> **Exercise requirements**
Can you output every one of the entries below again, unchanged and line for line?

> **Provided data**
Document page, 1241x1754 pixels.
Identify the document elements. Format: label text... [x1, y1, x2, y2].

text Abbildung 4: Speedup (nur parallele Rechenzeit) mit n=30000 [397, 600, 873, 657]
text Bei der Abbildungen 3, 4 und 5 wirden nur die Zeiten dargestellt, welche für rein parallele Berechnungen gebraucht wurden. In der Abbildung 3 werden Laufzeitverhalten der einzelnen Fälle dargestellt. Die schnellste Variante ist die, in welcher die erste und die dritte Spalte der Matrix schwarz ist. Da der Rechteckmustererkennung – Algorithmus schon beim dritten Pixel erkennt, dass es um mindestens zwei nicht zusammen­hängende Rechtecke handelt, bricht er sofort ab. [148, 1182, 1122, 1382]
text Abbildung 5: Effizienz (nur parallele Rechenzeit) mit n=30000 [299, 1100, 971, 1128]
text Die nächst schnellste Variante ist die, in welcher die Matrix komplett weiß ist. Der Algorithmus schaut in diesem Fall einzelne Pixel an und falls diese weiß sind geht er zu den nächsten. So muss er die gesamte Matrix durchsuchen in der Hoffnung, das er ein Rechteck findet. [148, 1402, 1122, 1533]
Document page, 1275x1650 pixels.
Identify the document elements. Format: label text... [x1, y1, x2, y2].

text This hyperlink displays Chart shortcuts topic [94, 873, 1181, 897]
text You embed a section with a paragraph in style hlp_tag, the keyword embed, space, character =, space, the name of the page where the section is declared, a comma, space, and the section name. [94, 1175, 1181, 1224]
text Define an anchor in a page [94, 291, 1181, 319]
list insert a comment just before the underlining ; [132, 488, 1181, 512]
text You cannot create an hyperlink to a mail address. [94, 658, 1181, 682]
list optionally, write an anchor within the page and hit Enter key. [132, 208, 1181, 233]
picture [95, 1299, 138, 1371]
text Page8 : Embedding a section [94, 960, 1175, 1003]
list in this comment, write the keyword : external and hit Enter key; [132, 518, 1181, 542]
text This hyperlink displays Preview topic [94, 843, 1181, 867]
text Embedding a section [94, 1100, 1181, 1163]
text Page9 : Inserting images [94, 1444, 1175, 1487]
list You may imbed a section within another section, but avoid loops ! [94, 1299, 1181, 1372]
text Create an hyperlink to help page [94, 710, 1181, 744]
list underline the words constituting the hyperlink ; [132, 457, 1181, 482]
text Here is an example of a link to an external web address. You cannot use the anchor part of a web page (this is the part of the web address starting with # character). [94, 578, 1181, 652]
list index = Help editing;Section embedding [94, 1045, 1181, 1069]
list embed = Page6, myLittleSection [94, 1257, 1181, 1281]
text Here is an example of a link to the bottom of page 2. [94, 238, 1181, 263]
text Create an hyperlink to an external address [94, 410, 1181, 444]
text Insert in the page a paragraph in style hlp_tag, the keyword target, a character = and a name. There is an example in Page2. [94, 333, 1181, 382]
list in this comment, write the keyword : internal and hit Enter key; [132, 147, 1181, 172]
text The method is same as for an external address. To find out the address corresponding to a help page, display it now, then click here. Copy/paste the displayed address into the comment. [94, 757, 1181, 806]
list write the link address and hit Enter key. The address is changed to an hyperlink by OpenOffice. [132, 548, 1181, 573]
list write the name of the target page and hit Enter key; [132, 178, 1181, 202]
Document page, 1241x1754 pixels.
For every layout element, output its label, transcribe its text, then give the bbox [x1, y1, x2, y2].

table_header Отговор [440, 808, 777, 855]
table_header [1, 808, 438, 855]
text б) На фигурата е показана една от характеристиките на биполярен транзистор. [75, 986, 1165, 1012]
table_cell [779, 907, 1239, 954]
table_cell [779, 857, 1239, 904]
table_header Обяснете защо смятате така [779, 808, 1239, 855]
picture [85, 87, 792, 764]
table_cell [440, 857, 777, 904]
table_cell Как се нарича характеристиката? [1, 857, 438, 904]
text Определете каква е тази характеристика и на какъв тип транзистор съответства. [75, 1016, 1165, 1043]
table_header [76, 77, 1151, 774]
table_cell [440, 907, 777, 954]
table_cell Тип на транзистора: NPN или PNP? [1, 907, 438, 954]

> **Answer to this exercise**
Document page, 1241x1754 pixels.
Identify the document elements. Format: label text... [x1, y1, x2, y2].

text Abbildung 4: Speedup (nur parallele Rechenzeit) mit n=30000 [397, 600, 873, 657]
text Bei der Abbildungen 3, 4 und 5 wirden nur die Zeiten dargestellt, welche für rein parallele Berechnungen gebraucht wurden. In der Abbildung 3 werden Laufzeitverhalten der einzelnen Fälle dargestellt. Die schnellste Variante ist die, in welcher die erste und die dritte Spalte der Matrix schwarz ist. Da der Rechteckmustererkennung – Algorithmus schon beim dritten Pixel erkennt, dass es um mindestens zwei nicht zusammen­hängende Rechtecke handelt, bricht er sofort ab. [148, 1182, 1122, 1382]
text Abbildung 5: Effizienz (nur parallele Rechenzeit) mit n=30000 [299, 1100, 971, 1128]
text Die nächst schnellste Variante ist die, in welcher die Matrix komplett weiß ist. Der Algorithmus schaut in diesem Fall einzelne Pixel an und falls diese weiß sind geht er zu den nächsten. So muss er die gesamte Matrix durchsuchen in der Hoffnung, das er ein Rechteck findet. [148, 1402, 1122, 1533]
Document page, 1275x1650 pixels.
Identify the document elements. Format: label text... [x1, y1, x2, y2].

text This hyperlink displays Chart shortcuts topic [94, 873, 1181, 897]
text You embed a section with a paragraph in style hlp_tag, the keyword embed, space, character =, space, the name of the page where the section is declared, a comma, space, and the section name. [94, 1175, 1181, 1224]
text Define an anchor in a page [94, 291, 1181, 319]
list insert a comment just before the underlining ; [132, 488, 1181, 512]
text You cannot create an hyperlink to a mail address. [94, 658, 1181, 682]
list optionally, write an anchor within the page and hit Enter key. [132, 208, 1181, 233]
picture [95, 1299, 138, 1371]
text Page8 : Embedding a section [94, 960, 1175, 1003]
list in this comment, write the keyword : external and hit Enter key; [132, 518, 1181, 542]
text This hyperlink displays Preview topic [94, 843, 1181, 867]
text Embedding a section [94, 1100, 1181, 1163]
text Page9 : Inserting images [94, 1444, 1175, 1487]
list You may imbed a section within another section, but avoid loops ! [94, 1299, 1181, 1372]
text Create an hyperlink to help page [94, 710, 1181, 744]
list underline the words constituting the hyperlink ; [132, 457, 1181, 482]
text Here is an example of a link to an external web address. You cannot use the anchor part of a web page (this is the part of the web address starting with # character). [94, 578, 1181, 652]
list index = Help editing;Section embedding [94, 1045, 1181, 1069]
list embed = Page6, myLittleSection [94, 1257, 1181, 1281]
text Here is an example of a link to the bottom of page 2. [94, 238, 1181, 263]
text Create an hyperlink to an external address [94, 410, 1181, 444]
text Insert in the page a paragraph in style hlp_tag, the keyword target, a character = and a name. There is an example in Page2. [94, 333, 1181, 382]
list in this comment, write the keyword : internal and hit Enter key; [132, 147, 1181, 172]
text The method is same as for an external address. To find out the address corresponding to a help page, display it now, then click here. Copy/paste the displayed address into the comment. [94, 757, 1181, 806]
list write the link address and hit Enter key. The address is changed to an hyperlink by OpenOffice. [132, 548, 1181, 573]
list write the name of the target page and hit Enter key; [132, 178, 1181, 202]
Document page, 1241x1754 pixels.
For every layout element, output its label, transcribe its text, then give the bbox [x1, y1, x2, y2].

table_header Отговор [440, 808, 777, 855]
table_header [1, 808, 438, 855]
text б) На фигурата е показана една от характеристиките на биполярен транзистор. [75, 986, 1165, 1012]
table_cell [779, 907, 1239, 954]
table_cell [779, 857, 1239, 904]
table_header Обяснете защо смятате така [779, 808, 1239, 855]
picture [85, 87, 792, 764]
table_cell [440, 857, 777, 904]
table_cell Как се нарича характеристиката? [1, 857, 438, 904]
text Определете каква е тази характеристика и на какъв тип транзистор съответства. [75, 1016, 1165, 1043]
table_header [76, 77, 1151, 774]
table_cell [440, 907, 777, 954]
table_cell Тип на транзистора: NPN или PNP? [1, 907, 438, 954]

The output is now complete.